With no sense of urgency whatsoever, Energize jovially announced this really fun process, whereby companies would pour their thoughtful heart and soul into an application, then be assigned a “financial mentor” who would evaluate each application — over a genial cup of afternoon tea, as I envision it.
And that was it. We heard back with the name of the agency overseeing our application. Just the name. No contact, no follow-up, no questions. Then we got an e-mail announcing — and here you can see the genius shining through — that it would take six weeks to evaluate all the applications they got (they got a lot of applications! There’s a surprise!) but don’t worry; if yours isn’t selected in the first round, it will be put into the second round, which starts next week and is not six weeks removed from the first round. (I can counts real good.)
Yesterday, when Kara wondered if anyone has received any funds yet, I went scrolling through the internet, and the best I could find was the first paragraph of a story from the Denver Business Journal (for $4 I could read the rest of it, but I didn’t go there) saying that the number of businesses that applied for the Gap Fund in the first four days (which includes Pat’s) would more than deplete the entire fund.
The webinar I watched where the Energize hipsters laid out their lace doily tea plan for this fun process featured a question from a desperate owner, business already closed, who wanted to know if the fund could be used to help pay off her debt. NO, she was told firmly, although the nutcase who thought she might possibly start a business next spring was told she wasn’t “likely” to get money unless she made a “great” case for it.
And if they ever get around to actually dispensing money to those deemed worthy enough, they anticipate it shouldn’t take more than six, maybe eight weeks, for the money to reach the business.
In the meantime, as the clock ticks on, the Majestic movie theatre in Crested Butte has closed its doors. What if the morons mishandling this grant money had moved with the alacrity this situation demands? Maybe the Majestic could have received a grant to help cover that back rent, thus keeping the only theatre in a 60-mile radius in business. But I suppose that would hinge on them being a worthy member of the community.

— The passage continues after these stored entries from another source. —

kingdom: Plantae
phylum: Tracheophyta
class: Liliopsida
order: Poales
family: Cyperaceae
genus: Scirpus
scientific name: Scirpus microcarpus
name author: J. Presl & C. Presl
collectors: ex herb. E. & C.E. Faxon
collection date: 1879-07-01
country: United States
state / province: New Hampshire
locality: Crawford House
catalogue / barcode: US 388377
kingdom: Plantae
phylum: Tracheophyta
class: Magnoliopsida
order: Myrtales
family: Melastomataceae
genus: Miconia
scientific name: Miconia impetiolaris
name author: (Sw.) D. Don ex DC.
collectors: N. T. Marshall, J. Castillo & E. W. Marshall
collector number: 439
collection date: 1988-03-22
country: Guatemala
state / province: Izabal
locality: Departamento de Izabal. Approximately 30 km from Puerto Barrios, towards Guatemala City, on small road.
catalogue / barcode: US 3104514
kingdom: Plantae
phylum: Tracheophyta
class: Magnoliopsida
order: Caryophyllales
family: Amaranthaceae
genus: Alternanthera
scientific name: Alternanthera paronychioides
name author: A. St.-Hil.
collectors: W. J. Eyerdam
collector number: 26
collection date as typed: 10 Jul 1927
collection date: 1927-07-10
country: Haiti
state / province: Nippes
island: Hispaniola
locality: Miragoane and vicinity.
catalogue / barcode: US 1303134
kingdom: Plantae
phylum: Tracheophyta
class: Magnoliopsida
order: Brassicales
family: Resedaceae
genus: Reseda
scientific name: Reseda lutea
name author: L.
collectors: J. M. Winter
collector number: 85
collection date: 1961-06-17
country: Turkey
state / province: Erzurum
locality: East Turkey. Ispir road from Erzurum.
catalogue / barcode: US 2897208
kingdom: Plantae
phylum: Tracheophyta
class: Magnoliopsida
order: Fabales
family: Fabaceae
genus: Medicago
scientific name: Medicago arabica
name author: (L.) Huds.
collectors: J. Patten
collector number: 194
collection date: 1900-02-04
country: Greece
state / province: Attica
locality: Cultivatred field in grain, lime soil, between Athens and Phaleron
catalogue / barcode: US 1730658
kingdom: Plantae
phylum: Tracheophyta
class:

Now, I would guess, even if the owners applied the Majestic will no longer be eligible for Gap funding, since it’s no longer in business, no thanks at all to the state of Colorado. How many other businesses are sliding into the icy waters of the north Atlantic while the first-class losers of Energize Colorado steam on into the night in their black-tie finest?
The weekly unemployment report got pushed off the page this morning by the imminent airline layoffs of tens of thousands of employees, 3,000 of them at Denver’s airport alone. CBS noted that this would begin a cascade onto other businesses who rely on either the airlines or their workers.
Worthy or not, community leaders or not, a lot of people out there need help. If your stock portfolio is such that you can pay cash for your second third fourth home, well good for you. In the meantime there are people drowning down here, and it seems like too much trouble for those who say they want to offer help to actually mean it.
There’s a Gap all right, but Energize Colorado hasn’t found the right one.